PASSAGE PROVIDED –
★ ★ ★

Valeant aims to trim debt with $1.25B iNova sale
Valeant Pharmaceuticals International Inc said Thursday it would sell its iNova Pharmaceuticals business for $1.25 billion as the embattled company stepped up efforts to slash its crushing debt load.
Laval, Que.-based Valeant announced it would sell iNova, which sells prescription and over-thecounter medical products, to a company jointly owned by Pacific Equity Partners and The Carlyle Group LP.
Proceeds from the deal will go toward repaying debt under its senior credit facility. Valeant debt totalled US$28.5 billion as of the first quarter of 2017.
“It’s not my goal to get the debt to zero,” chief executive Joseph Papa told Reuters. “The right place for our debt is somewhere ... in the range of US$15 billion to US$20 billion.”
But analysts said the deal will not make much of a dent in Valeant’s debt loads.
The deal would be “slightly deleveraging” for Valeant, but “will not have much of an impact” on its overall debt levels, particularly after taxes and other payments that could be associated with the deal, analysts at Wells Fargo said in an investor note.
The company’s stock jumped more than 10 per cent in Toronto trading Thursday on the news. Its shares are down more than seven per cent year-to-date. Valeant’s stock price nosedived in mid2015 after reports emerged that the company was under congressional investigation in the U.S. over allegations that it had inflated the prices of some of its medical products. Valeant shares were trading over $330 per share in July of 2015.
In early 2016, Valeant CEO Michael Pearson stepped down from his position. His successor, Papa, has since been attempting to restructure the company’s corporate structure through asset sales and a refocusing on a few specific fields, including in dermatology and eye care.

★ ★ ★

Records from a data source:
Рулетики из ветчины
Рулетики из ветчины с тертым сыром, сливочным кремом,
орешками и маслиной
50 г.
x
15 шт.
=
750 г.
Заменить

★ ★ ★

TASK INSTRUCTIONS –
A) Answer these questions from the article on Valeant's iNova sale, one answer per line:
(i) What company is buying iNova?
(ii) What range does Joseph Papa give as the right place for Valeant's debt?
(iii) Who stepped down as Valeant's CEO in early 2016?
B) Carry the article on Valeant's iNova sale further, starting after its final sentence.

ANSWERS PER TASK –
A)
(i) A company jointly owned by Pacific Equity Partners and The Carlyle Group LP.
(ii) US$15 billion to US$20 billion.
(iii) Michael Pearson.

B)
“It’s not a linear, direct improvement every single day. But there’s clearly progress that we’re making,” Papa said at an investor event Wednesday.
The company now looks likely to reach its goal of paying down US$5 billion in debt by February 2018, according to analysts. The company has paid down US$4.5 billion in debt since the first quarter of 2016.
On Tuesday Bloomberg reported the company was in talks to sell its Bausch & Lomb eye surgery unit for around US$2 billion, citing anonymous sources. However, the company still has a long way to go before its restructuring could be considered complete.
The deal was “only a short-term positive” for the company, CIBC analysts said in a note to investors.
The analysts said the deal would only reduce annual interest payments by roughly US$55 million, at the expense of nearly US$250 million in foregone revenue.
Analysts at RBC Capital Markets said they were “not overly satisfied with the valuation achieved” in a research note to clients.
When Valeant announced its iNova business would be put up for sale in September 2016, several reports estimated the total value of the deal to be around US$1 billion.
The all-cash deal is expected to close in the second half of this year.